**What you have to do:** Update the copyright guide by restating it from the words "Before we get" through the words "soon as possible.", with "online system" changed to "web portal".
==== Source passage
Welcome to this week’s installment of The Composer’s Guide to Doing Business. This week, I’d like to continue our discussion of copyright, and cover the whys and the wherefores of registering your copyrights with the U.S. Copyright Office.
Before we get started, though, I’d like to remind everyone that I’m not a lawyer or a law professional, just a composer with an obsession with the practical aspects of having a career in music. This Guide shouldn’t be interpreted as “legal advice”, but as observations based on experience and (extensive) research.
On to the fun stuff!
Thanks to the Copyright Office’s new online system, registering your copyrights could hardly be easier. The first copyright I registered was back in 1998 – one of my very first compositions, which I guarantee will never see the light of day until some lucky doctoral student decides to write their dissertation on my juvenalia decades from now. My Sonata in C#-minor (yeah, I know) was the first thing I’d written that I’d taken the pains to notate, and it was such a special occasion for 16-year-old me that I raced out to get it copyrighted as soon as possible.
========
==== Listed entries
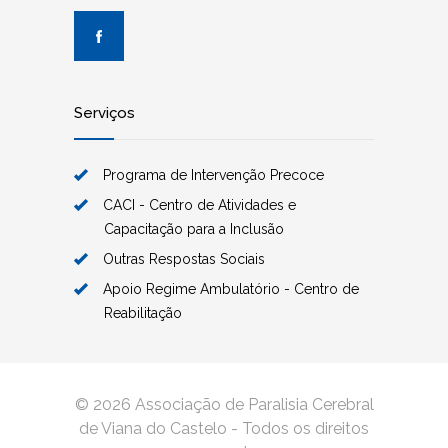
Serviços
Programa de Intervenção Precoce
CACI - Centro de Atividades e
Capacitação para a Inclusão
Outras Respostas Sociais
Apoio Regime Ambulatório - Centro de
Reabilitação
© 2026 Associação de Paralisia Cerebral
de Viana do Castelo - Todos os direitos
========
**Result for this exercise:**
Before we get started, though, I’d like to remind everyone that I’m not a lawyer or a law professional, just a composer with an obsession with the practical aspects of having a career in music. This Guide shouldn’t be interpreted as “legal advice”, but as observations based on experience and (extensive) research.
On to the fun stuff!
Thanks to the Copyright Office’s new web portal, registering your copyrights could hardly be easier. The first copyright I registered was back in 1998 – one of my very first compositions, which I guarantee will never see the light of day until some lucky doctoral student decides to write their dissertation on my juvenalia decades from now. My Sonata in C#-minor (yeah, I know) was the first thing I’d written that I’d taken the pains to notate, and it was such a special occasion for 16-year-old me that I raced out to get it copyrighted as soon as possible.